WHEN I was at primary school, long lines of boys with their arms round each other’s shoulders, like footballers posing for a team photo, used to maraud around the playground shouting: “Who wants to play British Bulldog? No cissies!”

By which of course they meant no girls.

But somehow I was always allowed to join in. Probably because my boyfriend (age nine) was by far the fastest runner and the cleverest lad in our year.

All very well until his family moved away to Surrey.

Life had taught me an early lesson that no classroom teacher could have done.

Attaching yourself to the most powerful person around you and clinging on is a great survival technique for the 99.99 per cent of us who aren’t destined to end up at the very peak of the pile.

It explains the gang mentality we see in party politics, which in turn explains why so many bad decisions are made at all levels of our national and local government.

Speaking of which, I imagine John Glen must feel he has his work cut out defending the king of his particular heap, Chancellor Philip Hammond, after the Autumn Statement.

Perhaps that should be Non-Statement, in view of how much helpful stuff ‘Spreadsheet Phil’ could have done – particularly in terms of funding for health and social care - but didn’t.

Now I know that our MP, who is Mr Hammond’s Parliamentary Private Secretary, sympathises with those who are struggling and I intend no personal criticism of him. As I’ve said before, in my opinion he’s a hardworking, conscientious representative for our community.

But there comes a time when any reasonable adult has to hold up their hands and say: “Ok, this is the outside of enough!”

These thoughts were sparked by the heartbreaking plight of Mark Best, one of the severely disabled Salisbury residents forced to move away from everyone and everything they knew by Scope’s abrupt closure of Shapland Close last Christmas.

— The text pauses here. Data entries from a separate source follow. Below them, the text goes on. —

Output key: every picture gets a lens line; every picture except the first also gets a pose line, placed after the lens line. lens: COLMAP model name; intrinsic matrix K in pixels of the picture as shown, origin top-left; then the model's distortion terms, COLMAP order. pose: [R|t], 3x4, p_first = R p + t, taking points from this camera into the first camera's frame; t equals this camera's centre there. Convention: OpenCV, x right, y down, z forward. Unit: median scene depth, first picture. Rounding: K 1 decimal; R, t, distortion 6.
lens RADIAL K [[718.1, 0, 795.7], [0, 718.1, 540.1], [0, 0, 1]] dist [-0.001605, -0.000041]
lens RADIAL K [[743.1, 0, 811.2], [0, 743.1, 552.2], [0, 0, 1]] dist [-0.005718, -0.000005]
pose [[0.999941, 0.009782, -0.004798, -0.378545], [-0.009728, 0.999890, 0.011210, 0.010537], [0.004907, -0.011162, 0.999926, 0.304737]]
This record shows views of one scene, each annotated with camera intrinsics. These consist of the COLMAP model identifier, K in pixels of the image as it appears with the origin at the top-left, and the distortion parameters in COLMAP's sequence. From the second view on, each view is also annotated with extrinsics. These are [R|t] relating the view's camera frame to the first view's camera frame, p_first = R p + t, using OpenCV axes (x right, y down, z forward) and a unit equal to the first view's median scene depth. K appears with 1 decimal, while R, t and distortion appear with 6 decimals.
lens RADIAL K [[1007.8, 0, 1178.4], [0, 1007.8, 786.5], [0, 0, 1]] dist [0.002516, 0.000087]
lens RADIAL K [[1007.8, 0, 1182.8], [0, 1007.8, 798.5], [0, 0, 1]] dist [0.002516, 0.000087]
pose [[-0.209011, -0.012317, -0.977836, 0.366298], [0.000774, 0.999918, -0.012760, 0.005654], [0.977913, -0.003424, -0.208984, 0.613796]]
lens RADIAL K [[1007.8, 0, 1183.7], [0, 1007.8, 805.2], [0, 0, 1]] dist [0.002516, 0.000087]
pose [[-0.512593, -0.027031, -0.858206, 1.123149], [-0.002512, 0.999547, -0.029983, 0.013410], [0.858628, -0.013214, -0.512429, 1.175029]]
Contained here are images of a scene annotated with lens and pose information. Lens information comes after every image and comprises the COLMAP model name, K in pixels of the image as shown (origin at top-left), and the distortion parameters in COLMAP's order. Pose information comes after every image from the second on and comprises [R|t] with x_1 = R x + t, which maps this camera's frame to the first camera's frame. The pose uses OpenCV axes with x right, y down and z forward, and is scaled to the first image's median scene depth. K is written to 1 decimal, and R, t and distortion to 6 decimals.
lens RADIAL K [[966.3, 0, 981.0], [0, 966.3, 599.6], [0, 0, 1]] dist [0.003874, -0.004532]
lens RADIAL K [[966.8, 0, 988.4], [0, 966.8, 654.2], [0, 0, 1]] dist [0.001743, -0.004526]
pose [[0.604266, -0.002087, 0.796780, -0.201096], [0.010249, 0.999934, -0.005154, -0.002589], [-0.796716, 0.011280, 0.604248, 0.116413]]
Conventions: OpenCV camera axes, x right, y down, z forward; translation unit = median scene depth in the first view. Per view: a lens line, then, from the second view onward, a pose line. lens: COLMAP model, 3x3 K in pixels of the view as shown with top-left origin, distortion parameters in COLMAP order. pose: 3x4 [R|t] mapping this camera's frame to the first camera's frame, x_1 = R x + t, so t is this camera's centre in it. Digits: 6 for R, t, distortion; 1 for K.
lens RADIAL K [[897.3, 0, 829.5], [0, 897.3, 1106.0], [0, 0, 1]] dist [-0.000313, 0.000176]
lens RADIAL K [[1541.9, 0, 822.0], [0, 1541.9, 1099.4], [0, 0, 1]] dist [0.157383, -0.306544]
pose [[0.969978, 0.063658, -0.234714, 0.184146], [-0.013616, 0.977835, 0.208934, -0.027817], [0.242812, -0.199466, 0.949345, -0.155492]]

In a country where a charity can’t take care of the vulnerable, in a county where the health service and the unitary authority are both so hard up that they’ve been wrangling over who pays for his essential care until they’ve jeopardised the prospect of him finding another home near his mother, something is desperately wrong.

And it starts at the top.

Because it’s the government that controls the purse-strings.